Sr Bernardette, now 48, is among the nuns who shared the story of their vocation on the new website of the Monastery of Santa Skolastika in Vittoriosa – www.sorijietbenedittini.com.
The aim of the website, designed by Yasmine Formosa, is to reach out to young women out there who might be thinking about following their vocation.
“We have one aim – to help people learn more about us and attract new vocations. Some people don’t even know about us,” said Sr Anna Mallia who was 19 when she joined the convent 28 years ago.
Sr Anna feels that even though they chose to be cloistered, they have to remain in tune with what is happening outside their walls.
“Today, with modern technology, you have to keep up to date with what is happening out there even though we are in here,” she said.
Before the website was launched, the nuns had to convince their mother superior, or badessa as they call her, Sr Maria Tiralongo.
The 82-year-old initially resisted the idea of opening up the convent to the World Wide Web but she eventually understood that it could help encourage more women to join them.
At the moment there are 15 nuns at the convent, aged between 40 and 86. The last time a nun joined was 20 years ago and Sr Maria would like nothing more than new vocations.
“Young women can come and live with us for a few days to try out our way of life,” she said.

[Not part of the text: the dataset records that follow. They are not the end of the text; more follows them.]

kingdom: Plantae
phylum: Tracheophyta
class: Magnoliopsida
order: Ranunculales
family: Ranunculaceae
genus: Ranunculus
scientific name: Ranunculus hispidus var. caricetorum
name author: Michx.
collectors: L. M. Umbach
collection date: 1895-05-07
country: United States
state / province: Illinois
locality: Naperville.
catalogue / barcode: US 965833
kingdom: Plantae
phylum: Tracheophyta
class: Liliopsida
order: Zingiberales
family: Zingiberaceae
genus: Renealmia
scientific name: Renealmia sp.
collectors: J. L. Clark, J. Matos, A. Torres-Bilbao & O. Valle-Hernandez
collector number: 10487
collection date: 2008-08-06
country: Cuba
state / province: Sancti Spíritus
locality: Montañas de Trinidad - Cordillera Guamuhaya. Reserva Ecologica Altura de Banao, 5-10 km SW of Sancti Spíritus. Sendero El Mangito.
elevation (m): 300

Although she gave in to the website, Sr Maria is determined to ensure this will not jeopardise the very essence of being a cloister nun. The nuns, who got an internet connection last week, will only have access to their site and an e-mail address attached to it.
“We are cloister nuns. Our vocation is important to us. The world cannot live without prayers... You know what the Pope calls us? Cloister nuns are the power station.... the heart of the Church,” the jolly nun said.
Sr Maria was 20 when she stepped into the convent and has absolutely no regrets.
“Some people question why we choose to detach ourselves from the world. But we are not detached... We have a very intimate relationship with the world we pray for so much,” she said.
In fact, their motto is: pray and work. Their day starts at 4.30 a.m. with the morning prayer session followed by Mass at 7 a.m. They continue their day with a series of timed prayer sessions, chores, recreational time and silent-hours until they retire back into their rooms at about 9.30 p.m.
Their day is all mapped out on the website, which also introduces visitors to each of the 15 nuns.
A section of the site is dedicated to prayers where the public can click on the Rosary and say it with the nuns.
Through the site, people can also send e-mails to the nuns asking for prayers or advice. The nuns will be able to reply to these e-mails.